— Begin —
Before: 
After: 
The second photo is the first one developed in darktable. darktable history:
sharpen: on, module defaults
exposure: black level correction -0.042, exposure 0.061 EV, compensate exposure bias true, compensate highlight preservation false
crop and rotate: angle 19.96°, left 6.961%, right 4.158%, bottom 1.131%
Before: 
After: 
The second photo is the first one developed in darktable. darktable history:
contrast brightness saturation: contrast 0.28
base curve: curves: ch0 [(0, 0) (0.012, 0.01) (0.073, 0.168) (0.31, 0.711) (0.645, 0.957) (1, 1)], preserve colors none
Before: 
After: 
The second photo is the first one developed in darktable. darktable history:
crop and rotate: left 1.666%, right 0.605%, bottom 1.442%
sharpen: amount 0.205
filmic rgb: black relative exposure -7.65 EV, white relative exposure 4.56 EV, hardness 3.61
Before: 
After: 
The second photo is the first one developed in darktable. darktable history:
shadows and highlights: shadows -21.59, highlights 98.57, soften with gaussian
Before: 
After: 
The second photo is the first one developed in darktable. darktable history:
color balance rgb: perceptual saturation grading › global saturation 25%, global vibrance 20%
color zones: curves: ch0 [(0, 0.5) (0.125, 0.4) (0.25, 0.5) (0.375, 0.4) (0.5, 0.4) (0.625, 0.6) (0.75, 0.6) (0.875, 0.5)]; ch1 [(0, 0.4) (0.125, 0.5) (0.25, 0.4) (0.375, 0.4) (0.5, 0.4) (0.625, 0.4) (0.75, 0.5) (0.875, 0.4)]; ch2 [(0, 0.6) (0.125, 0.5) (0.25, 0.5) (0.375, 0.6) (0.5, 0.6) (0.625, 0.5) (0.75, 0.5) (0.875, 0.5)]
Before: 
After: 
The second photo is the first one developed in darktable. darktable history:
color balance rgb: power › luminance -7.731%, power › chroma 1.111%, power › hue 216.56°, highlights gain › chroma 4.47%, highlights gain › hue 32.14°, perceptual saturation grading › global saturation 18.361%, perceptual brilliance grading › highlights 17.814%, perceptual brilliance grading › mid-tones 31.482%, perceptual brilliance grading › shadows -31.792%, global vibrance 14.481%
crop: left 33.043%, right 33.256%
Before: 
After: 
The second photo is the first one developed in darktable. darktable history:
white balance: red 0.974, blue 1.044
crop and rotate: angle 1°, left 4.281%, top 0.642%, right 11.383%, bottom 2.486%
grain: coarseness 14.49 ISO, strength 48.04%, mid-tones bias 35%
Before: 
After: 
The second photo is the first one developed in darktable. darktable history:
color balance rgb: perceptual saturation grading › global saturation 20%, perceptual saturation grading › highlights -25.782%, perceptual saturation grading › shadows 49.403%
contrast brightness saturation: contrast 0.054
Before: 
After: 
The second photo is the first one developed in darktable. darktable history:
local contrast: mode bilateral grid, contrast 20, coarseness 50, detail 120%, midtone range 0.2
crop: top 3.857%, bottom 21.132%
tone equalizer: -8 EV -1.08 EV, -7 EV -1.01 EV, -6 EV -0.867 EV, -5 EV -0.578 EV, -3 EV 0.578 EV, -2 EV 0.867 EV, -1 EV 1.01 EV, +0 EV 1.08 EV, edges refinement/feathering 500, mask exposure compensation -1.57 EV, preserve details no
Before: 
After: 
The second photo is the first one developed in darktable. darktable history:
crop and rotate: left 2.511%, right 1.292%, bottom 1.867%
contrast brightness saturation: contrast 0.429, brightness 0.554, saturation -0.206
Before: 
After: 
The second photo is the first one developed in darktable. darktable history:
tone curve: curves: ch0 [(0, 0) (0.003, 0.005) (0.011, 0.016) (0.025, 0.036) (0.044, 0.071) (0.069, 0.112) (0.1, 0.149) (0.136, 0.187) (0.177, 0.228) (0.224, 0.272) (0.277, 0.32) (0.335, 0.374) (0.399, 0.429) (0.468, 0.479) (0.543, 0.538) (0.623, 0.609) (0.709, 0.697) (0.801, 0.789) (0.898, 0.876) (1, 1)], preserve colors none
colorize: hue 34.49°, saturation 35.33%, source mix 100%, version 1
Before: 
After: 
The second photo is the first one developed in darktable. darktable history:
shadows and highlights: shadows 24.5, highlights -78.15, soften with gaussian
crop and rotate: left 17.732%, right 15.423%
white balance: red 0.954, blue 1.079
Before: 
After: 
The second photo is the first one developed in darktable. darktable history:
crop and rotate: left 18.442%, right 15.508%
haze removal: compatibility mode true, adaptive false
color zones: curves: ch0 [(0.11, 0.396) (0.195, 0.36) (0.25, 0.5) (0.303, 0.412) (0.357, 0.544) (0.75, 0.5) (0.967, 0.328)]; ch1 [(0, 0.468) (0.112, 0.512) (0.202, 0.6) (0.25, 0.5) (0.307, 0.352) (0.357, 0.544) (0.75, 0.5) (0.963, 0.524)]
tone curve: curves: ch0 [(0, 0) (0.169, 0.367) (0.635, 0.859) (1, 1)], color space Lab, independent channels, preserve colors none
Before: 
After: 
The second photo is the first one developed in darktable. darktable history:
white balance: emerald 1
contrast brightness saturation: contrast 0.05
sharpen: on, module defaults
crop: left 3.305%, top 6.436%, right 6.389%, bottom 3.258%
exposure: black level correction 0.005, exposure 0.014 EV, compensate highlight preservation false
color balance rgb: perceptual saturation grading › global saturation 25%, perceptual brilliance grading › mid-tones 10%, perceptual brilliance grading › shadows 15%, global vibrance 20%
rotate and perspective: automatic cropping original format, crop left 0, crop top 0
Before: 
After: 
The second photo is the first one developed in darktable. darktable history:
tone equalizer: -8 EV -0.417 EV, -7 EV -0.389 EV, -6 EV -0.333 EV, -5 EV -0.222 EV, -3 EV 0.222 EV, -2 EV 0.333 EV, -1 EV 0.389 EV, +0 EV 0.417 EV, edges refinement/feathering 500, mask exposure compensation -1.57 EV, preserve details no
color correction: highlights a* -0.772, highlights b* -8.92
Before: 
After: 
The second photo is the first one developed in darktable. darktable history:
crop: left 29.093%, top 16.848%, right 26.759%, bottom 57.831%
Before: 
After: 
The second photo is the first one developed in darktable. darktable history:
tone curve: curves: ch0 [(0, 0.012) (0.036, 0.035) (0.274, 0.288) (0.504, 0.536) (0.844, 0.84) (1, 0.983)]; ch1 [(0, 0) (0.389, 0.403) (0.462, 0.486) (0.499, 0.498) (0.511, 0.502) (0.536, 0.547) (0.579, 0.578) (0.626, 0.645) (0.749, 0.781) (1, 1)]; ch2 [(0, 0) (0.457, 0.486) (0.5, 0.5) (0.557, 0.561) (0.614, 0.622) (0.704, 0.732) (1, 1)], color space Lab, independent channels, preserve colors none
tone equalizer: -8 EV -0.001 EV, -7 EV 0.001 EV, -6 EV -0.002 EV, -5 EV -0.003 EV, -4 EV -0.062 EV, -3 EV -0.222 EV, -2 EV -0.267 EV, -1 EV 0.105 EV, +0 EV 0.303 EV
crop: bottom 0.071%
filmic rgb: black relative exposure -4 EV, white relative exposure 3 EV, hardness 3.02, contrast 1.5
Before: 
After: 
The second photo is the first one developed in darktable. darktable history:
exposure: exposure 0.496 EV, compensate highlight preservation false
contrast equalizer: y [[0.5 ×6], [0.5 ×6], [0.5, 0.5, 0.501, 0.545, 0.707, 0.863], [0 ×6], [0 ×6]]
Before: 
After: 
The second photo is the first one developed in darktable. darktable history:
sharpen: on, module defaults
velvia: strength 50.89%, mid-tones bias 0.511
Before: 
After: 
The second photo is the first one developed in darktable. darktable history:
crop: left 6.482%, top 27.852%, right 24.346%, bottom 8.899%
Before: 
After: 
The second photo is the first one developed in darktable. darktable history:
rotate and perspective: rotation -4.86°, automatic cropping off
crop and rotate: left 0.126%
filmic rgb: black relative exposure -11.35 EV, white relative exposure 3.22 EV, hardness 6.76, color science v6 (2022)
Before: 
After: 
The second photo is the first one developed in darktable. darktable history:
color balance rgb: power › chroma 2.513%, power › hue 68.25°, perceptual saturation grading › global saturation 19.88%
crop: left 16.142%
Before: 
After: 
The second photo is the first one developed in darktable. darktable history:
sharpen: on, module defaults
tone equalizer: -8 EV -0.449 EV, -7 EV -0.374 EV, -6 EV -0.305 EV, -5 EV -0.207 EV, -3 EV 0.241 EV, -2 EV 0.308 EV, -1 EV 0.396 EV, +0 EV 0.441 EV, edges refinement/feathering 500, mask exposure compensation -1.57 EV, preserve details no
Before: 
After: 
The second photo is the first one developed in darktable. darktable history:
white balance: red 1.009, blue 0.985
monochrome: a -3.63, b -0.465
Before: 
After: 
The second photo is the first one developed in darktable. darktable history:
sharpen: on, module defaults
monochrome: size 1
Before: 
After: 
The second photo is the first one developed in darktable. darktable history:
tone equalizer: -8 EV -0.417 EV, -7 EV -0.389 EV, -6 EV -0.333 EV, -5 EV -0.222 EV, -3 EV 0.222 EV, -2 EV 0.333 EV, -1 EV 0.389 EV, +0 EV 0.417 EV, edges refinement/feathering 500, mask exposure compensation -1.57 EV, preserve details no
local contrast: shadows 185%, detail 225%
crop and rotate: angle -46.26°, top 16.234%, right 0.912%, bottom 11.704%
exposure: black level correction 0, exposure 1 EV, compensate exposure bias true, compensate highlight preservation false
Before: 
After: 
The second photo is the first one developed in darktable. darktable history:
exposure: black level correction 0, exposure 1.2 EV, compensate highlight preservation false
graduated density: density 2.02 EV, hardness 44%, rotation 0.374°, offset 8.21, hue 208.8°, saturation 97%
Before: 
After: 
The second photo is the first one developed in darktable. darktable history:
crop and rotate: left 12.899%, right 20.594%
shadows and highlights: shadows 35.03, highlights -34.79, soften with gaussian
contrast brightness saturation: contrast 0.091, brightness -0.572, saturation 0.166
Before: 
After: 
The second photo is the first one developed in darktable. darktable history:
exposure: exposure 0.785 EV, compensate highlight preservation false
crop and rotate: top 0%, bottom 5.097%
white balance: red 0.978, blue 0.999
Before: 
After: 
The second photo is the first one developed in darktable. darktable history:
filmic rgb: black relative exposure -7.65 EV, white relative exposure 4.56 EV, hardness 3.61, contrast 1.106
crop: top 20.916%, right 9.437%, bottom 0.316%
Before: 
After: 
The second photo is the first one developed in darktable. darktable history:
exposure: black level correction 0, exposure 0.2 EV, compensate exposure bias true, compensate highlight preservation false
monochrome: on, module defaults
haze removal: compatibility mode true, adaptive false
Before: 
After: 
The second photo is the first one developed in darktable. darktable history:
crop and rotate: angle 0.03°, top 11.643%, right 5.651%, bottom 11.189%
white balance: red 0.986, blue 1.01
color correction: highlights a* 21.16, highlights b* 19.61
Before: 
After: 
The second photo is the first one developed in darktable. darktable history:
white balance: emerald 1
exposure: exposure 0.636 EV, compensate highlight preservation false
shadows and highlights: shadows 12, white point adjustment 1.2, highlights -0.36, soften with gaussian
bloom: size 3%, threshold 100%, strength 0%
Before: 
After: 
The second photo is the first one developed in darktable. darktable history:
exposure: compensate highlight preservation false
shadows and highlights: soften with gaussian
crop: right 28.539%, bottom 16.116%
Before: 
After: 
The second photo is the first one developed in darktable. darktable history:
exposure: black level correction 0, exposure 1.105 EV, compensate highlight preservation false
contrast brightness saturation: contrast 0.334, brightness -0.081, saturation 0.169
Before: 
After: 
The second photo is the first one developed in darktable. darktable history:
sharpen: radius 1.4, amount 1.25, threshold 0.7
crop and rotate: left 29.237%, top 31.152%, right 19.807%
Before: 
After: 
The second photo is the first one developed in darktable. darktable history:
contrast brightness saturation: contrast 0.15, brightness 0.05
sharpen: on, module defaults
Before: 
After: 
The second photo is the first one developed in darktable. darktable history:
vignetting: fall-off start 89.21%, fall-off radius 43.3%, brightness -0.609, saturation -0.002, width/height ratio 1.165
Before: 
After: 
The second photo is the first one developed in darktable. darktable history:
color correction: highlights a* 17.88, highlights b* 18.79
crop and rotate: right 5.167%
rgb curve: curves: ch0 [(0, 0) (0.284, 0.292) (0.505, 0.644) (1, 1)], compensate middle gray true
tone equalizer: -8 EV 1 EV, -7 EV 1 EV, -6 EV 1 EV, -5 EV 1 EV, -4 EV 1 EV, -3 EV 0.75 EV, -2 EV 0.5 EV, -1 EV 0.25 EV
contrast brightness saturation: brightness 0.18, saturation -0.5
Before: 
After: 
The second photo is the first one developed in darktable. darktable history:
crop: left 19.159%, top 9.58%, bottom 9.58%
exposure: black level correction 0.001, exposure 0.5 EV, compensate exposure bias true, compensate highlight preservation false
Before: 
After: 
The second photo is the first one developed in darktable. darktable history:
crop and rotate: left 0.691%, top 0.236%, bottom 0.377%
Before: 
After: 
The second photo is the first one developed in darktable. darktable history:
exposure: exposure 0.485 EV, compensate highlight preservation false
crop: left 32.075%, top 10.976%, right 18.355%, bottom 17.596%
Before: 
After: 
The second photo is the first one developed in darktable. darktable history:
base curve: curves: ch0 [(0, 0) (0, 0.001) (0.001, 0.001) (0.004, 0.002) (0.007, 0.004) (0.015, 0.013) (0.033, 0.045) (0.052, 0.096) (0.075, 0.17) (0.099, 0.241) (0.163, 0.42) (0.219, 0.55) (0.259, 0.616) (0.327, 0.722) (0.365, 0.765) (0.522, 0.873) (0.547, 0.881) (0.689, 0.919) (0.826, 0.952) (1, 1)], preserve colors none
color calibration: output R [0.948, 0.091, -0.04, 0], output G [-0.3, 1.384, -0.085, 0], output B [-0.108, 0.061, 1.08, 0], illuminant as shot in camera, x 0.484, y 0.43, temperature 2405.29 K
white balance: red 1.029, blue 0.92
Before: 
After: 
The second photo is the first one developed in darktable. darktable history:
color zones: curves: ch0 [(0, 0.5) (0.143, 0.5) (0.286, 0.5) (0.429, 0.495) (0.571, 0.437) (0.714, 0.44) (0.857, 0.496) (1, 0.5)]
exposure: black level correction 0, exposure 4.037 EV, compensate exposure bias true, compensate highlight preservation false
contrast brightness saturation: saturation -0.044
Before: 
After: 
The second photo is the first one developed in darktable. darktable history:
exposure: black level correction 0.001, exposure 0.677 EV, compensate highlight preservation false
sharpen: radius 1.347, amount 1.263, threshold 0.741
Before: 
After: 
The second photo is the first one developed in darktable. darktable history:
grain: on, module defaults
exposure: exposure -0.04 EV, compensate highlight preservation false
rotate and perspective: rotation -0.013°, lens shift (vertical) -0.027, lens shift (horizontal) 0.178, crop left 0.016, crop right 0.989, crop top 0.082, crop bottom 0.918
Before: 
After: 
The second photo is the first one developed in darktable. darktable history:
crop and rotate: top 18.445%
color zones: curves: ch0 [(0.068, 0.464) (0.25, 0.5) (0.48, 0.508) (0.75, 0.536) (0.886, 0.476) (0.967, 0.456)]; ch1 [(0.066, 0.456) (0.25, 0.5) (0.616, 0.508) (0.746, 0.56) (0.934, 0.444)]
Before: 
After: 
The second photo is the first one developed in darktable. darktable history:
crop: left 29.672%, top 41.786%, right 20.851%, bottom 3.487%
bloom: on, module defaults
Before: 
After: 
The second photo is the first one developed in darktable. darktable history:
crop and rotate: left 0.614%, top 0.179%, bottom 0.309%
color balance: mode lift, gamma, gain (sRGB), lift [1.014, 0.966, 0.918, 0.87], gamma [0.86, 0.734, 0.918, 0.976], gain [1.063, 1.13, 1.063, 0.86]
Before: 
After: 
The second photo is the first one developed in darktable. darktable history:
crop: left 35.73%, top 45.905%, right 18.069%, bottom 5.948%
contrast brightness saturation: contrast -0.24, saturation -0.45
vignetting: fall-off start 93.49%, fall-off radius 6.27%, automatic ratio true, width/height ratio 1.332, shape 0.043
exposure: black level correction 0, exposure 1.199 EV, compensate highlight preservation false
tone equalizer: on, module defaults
— End —
Copy out the lines above without any change, starting from the first line and going up to and including the line with "color zones: curves: ch0 [(0, 0.5) (0.125, 0.4)".

- RESULT FOR THIS EXERCISE
Before: 
After: 
The second photo is the first one developed in darktable. darktable history:
sharpen: on, module defaults
exposure: black level correction -0.042, exposure 0.061 EV, compensate exposure bias true, compensate highlight preservation false
crop and rotate: angle 19.96°, left 6.961%, right 4.158%, bottom 1.131%
Before: 
After: 
The second photo is the first one developed in darktable. darktable history:
contrast brightness saturation: contrast 0.28
base curve: curves: ch0 [(0, 0) (0.012, 0.01) (0.073, 0.168) (0.31, 0.711) (0.645, 0.957) (1, 1)], preserve colors none
Before: 
After: 
The second photo is the first one developed in darktable. darktable history:
crop and rotate: left 1.666%, right 0.605%, bottom 1.442%
sharpen: amount 0.205
filmic rgb: black relative exposure -7.65 EV, white relative exposure 4.56 EV, hardness 3.61
Before: 
After: 
The second photo is the first one developed in darktable. darktable history:
shadows and highlights: shadows -21.59, highlights 98.57, soften with gaussian
Before: 
After: 
The second photo is the first one developed in darktable. darktable history:
color balance rgb: perceptual saturation grading › global saturation 25%, global vibrance 20%
color zones: curves: ch0 [(0, 0.5) (0.125, 0.4) (0.25, 0.5) (0.375, 0.4) (0.5, 0.4) (0.625, 0.6) (0.75, 0.6) (0.875, 0.5)]; ch1 [(0, 0.4) (0.125, 0.5) (0.25, 0.4) (0.375, 0.4) (0.5, 0.4) (0.625, 0.4) (0.75, 0.5) (0.875, 0.4)]; ch2 [(0, 0.6) (0.125, 0.5) (0.25, 0.5) (0.375, 0.6) (0.5, 0.6) (0.625, 0.5) (0.75, 0.5) (0.875, 0.5)]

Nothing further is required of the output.